N-Acetyl-L-Cystein ist eine acetylierte Form der schwefelhaltigen Aminosäure L-Cystein. Biochemisch dient NAC als Cystein-Donor für die körpereigene Glutathion-Synthese; die Verfügbarkeit von Cystein ist in vielen Geweben der geschwindigkeitsbestimmende Faktor dieser Synthese.

Direkte klinische Studien zur Wirkung von NAC auf die Schilddrüsen- funktion liegen in belastbarer Qualität nicht vor. Eine Verbindung zwischen Glutathion-Status und Schilddrüsenstoffwechsel ist biochemisch über die Selenoenzym-Familien der Glutathionperoxidasen und der Deiodasen plausibel; in-vitro- und Querschnittsdaten beschreiben Assoziationen, keine ursächlichen Beziehungen.

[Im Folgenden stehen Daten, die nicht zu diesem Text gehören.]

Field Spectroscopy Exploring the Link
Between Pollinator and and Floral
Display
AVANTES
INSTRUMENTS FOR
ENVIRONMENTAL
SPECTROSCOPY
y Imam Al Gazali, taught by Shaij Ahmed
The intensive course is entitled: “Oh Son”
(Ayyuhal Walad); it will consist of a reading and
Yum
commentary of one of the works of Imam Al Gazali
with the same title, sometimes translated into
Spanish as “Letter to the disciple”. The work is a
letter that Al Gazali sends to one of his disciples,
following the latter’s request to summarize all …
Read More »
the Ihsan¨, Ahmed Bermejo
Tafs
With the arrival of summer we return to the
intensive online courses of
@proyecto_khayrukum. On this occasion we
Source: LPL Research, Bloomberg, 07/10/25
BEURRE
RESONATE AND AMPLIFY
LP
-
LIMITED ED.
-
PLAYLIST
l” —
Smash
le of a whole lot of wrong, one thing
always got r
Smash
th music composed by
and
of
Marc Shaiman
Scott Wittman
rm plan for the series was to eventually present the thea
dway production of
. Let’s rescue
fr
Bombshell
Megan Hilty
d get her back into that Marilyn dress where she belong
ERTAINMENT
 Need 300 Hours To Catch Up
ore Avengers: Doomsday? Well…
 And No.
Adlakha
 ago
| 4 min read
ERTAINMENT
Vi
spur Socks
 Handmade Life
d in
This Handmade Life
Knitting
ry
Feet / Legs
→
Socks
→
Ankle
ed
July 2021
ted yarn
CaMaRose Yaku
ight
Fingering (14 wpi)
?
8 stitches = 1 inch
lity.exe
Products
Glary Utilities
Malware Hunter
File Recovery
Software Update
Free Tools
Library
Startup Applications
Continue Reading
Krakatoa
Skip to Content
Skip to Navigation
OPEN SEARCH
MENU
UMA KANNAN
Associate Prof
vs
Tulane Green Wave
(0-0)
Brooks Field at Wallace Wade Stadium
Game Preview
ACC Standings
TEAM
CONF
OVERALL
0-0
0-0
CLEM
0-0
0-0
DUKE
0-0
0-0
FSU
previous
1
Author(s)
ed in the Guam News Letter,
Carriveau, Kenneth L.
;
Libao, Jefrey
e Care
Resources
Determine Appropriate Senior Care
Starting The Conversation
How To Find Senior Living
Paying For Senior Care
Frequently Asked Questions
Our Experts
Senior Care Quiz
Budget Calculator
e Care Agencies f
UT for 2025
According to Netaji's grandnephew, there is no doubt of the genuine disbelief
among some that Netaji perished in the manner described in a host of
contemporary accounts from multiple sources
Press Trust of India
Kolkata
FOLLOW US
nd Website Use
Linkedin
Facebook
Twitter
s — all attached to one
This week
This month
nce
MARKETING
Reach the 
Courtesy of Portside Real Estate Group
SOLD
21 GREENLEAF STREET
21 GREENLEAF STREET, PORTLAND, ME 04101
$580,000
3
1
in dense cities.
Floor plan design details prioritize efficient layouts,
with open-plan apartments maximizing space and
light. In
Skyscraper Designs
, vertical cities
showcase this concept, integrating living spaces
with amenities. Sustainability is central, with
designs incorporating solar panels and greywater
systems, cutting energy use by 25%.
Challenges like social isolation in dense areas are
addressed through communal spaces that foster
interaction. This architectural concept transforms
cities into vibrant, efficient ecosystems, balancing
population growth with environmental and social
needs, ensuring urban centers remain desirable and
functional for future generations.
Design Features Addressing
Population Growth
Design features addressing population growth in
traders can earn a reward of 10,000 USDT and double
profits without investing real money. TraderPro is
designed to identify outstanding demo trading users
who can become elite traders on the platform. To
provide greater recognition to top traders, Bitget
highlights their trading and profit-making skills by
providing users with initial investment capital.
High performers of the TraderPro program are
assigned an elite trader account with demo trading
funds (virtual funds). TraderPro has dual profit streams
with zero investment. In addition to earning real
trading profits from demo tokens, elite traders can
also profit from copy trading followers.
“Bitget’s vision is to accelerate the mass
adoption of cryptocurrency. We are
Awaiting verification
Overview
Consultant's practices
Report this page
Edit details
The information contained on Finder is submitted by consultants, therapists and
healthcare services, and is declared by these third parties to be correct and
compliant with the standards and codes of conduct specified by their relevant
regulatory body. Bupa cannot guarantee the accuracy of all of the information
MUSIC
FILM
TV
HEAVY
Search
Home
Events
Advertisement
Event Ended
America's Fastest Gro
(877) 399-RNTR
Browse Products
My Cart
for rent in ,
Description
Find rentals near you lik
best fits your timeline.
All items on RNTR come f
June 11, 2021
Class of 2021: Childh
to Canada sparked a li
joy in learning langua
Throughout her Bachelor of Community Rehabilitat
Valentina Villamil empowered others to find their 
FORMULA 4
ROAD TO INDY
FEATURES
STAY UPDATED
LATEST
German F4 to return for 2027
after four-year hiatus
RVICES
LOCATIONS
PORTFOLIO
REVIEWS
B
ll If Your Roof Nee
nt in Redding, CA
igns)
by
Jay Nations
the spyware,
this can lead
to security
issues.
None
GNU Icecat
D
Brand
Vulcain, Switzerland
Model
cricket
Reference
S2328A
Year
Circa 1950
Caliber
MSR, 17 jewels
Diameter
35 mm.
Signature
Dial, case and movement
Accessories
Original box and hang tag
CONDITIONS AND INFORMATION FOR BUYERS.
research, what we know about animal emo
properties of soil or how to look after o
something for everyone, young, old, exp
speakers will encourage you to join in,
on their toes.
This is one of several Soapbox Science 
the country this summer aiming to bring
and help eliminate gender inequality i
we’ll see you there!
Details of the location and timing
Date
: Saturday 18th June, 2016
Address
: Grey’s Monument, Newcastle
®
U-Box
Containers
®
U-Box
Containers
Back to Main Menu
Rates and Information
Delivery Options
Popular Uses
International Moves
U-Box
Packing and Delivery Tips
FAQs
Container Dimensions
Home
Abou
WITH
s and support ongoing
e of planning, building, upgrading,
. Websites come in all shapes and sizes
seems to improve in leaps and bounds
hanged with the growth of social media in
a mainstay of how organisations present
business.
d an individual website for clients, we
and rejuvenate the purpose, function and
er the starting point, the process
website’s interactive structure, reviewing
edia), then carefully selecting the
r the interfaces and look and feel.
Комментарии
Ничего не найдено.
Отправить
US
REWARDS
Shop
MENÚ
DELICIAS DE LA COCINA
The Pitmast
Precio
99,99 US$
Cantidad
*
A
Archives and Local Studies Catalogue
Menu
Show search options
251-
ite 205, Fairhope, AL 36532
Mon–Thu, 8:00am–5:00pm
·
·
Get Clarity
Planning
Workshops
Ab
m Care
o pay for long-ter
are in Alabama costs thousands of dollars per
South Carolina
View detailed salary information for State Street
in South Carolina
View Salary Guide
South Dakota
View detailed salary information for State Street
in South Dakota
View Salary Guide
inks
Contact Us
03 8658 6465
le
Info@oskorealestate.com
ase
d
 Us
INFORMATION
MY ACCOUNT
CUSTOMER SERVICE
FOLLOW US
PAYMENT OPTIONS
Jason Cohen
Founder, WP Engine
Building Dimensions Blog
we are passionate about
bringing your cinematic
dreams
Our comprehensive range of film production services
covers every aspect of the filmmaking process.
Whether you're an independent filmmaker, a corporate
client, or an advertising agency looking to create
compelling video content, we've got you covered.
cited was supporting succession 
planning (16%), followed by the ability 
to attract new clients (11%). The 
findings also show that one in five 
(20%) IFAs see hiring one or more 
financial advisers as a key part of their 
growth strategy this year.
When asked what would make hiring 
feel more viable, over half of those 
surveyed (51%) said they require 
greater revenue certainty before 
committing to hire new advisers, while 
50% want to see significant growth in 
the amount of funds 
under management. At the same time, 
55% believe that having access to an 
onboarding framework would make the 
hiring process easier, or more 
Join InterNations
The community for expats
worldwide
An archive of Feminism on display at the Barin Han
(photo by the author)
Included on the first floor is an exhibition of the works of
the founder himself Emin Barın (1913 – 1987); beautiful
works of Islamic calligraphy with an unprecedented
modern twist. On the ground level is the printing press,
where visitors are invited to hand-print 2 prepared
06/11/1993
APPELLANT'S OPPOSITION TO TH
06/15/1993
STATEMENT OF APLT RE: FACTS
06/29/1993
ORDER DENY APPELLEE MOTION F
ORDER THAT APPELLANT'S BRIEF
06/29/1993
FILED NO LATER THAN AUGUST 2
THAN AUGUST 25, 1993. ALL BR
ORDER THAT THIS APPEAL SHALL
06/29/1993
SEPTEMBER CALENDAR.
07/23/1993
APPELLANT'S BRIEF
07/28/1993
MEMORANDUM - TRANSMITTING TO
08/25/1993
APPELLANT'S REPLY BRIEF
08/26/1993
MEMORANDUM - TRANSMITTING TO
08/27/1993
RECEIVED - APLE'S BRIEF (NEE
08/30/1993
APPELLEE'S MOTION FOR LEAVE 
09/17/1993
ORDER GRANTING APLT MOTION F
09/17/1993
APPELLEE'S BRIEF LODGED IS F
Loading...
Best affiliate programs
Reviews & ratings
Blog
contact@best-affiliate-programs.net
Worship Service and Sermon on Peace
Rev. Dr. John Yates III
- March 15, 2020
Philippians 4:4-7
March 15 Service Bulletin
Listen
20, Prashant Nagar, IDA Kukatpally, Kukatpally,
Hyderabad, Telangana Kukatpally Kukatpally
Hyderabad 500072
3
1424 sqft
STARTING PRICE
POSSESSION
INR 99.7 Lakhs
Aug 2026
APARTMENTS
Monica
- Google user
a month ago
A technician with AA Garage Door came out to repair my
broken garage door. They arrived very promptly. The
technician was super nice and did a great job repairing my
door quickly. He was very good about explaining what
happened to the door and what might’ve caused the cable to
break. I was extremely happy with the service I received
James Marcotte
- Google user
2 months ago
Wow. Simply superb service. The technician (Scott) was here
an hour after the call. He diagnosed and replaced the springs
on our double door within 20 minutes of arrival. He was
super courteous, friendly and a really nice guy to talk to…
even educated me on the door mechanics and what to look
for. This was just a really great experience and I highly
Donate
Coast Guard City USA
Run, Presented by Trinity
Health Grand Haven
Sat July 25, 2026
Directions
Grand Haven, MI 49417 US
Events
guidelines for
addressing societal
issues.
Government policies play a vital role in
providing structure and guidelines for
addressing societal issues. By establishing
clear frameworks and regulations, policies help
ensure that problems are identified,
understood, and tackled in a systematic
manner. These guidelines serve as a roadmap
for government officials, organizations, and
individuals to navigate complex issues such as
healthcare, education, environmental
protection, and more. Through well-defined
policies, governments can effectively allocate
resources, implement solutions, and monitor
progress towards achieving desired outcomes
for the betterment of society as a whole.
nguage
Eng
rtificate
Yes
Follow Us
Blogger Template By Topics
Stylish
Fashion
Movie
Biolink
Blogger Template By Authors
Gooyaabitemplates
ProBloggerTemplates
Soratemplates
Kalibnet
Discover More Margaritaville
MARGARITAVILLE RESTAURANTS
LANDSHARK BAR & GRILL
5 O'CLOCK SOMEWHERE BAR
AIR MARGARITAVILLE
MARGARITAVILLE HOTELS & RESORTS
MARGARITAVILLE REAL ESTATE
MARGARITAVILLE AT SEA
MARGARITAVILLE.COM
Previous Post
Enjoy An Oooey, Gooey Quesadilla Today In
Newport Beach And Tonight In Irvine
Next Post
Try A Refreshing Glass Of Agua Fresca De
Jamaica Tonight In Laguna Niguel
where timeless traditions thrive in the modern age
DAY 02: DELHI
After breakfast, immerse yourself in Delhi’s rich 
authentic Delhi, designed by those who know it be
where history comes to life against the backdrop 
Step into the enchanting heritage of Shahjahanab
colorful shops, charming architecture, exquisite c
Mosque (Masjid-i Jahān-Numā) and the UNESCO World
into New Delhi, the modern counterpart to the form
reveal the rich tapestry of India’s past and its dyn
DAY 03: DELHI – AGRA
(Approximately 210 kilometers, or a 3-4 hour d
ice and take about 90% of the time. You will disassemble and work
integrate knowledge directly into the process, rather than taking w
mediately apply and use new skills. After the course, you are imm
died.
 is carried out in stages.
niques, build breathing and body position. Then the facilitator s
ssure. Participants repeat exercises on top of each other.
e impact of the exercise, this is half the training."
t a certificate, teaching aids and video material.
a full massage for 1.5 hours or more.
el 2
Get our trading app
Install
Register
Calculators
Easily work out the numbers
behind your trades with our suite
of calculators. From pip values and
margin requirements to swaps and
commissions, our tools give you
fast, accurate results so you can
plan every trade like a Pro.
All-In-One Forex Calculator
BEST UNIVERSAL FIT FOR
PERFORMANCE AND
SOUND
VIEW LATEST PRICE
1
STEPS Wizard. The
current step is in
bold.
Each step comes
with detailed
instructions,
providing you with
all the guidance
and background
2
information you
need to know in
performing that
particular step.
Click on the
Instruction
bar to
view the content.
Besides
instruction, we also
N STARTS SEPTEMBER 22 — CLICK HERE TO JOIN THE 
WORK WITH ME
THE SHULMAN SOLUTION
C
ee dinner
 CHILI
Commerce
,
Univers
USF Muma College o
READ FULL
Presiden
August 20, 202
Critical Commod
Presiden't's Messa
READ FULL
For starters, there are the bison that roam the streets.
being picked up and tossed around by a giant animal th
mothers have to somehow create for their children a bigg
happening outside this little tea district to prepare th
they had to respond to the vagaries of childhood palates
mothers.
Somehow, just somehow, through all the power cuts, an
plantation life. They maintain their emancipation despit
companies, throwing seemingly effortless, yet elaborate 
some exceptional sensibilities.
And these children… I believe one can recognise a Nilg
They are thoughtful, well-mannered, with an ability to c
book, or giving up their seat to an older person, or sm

Dieser Artikel dient der allgemeinen wissenschaftlichen Information und ersetzt keine ärztliche Beratung oder Diagnose. Bei Beschwerden, bestehenden Erkrankungen, Schwangerschaft, Stillzeit oder paralleler Medikamenteneinnahme ist eine ärztliche Abklärung erforderlich. Nahrungsergänzungsmittel können Neben- und Wechselwirkungen haben.

Quellenverzeichnis

  1. Samuni Y, Goldstein S, Dean OM, Berk M. The chemistry and biological activities of N-acetylcysteine. Biochim Biophys Acta. 2013;1830(8):4117-4129. DOI: 10.1016/j.bbagen.2013.04.016.
  2. Mokhtari V, Afsharian P, Shahhoseini M, Kalantar SM, Moini A. A review on various uses of N-acetyl cysteine. Cell J. 2017;19(1):11-17. DOI: 10.22074/cellj.2016.4872.
  3. Rushworth GF, Megson IL. Existing and potential therapeutic uses for N-acetylcysteine: the need for conversion to intracellular glutathione for antioxidant benefits. Pharmacol Ther. 2014;141(2):150-159. DOI: 10.1016/j.pharmthera.2013.09.006.
  4. Lu SC. Glutathione synthesis. Biochim Biophys Acta. 2013;1830(5):3143-3153. DOI: 10.1016/j.bbagen.2012.09.008.
  5. De Rosa SC, Zaretsky MD, Dubs JG, et al. N-acetylcysteine replenishes glutathione in HIV infection. Eur J Clin Invest. 2000;30(10):915-929. DOI: 10.1046/j.1365-2362.2000.00736.x.
  6. Schweizer U, Chiu J, Köhrle J. Peroxides and peroxide-degrading enzymes in the thyroid. Antioxid Redox Signal. 2008;10(9):1577-1592. DOI: 10.1089/ars.2008.2054.
  7. Köhrle J. Selenium and the thyroid. Curr Opin Endocrinol Diabetes Obes. 2015;22(5):392-401. DOI: 10.1097/MED.0000000000000190.
  8. Goswami A, Rosenberg IN. Effects of glutathione on iodothyronine 5'-deiodinase activity. Endocrinology. 1988;123(1):192-202. DOI: 10.1210/endo-123-1-192.
  9. Rostami R, Aghasi MR, Mohammadi A, Nourooz-Zadeh J. Enhanced oxidative stress in Hashimoto's thyroiditis: inter-relationships to biomarkers of thyroid function. Clin Biochem. 2013;46(4-5):308-312. DOI: 10.1016/j.clinbiochem.2012.11.021.
  10. Khoshbaten M, Aliasgarzadeh A, Masnadi K, et al. N-acetylcysteine improves liver function in patients with non-alcoholic fatty liver disease. Hepat Mon. 2010;10(1):12-16.
  11. Baniasadi S, Eftekhari P, Tabarsi P, et al. Protective effect of N-acetylcysteine on antituberculosis drug-induced hepatotoxicity. Eur J Gastroenterol Hepatol. 2010;22(10):1235-1238. DOI: 10.1097/MEG.0b013e32833aa11b.
  12. Loscalzo J. N-Acetylcysteine potentiates inhibition of platelet aggregation by nitroglycerin. J Clin Invest. 1985;76(2):703-708. DOI: 10.1172/JCI112023.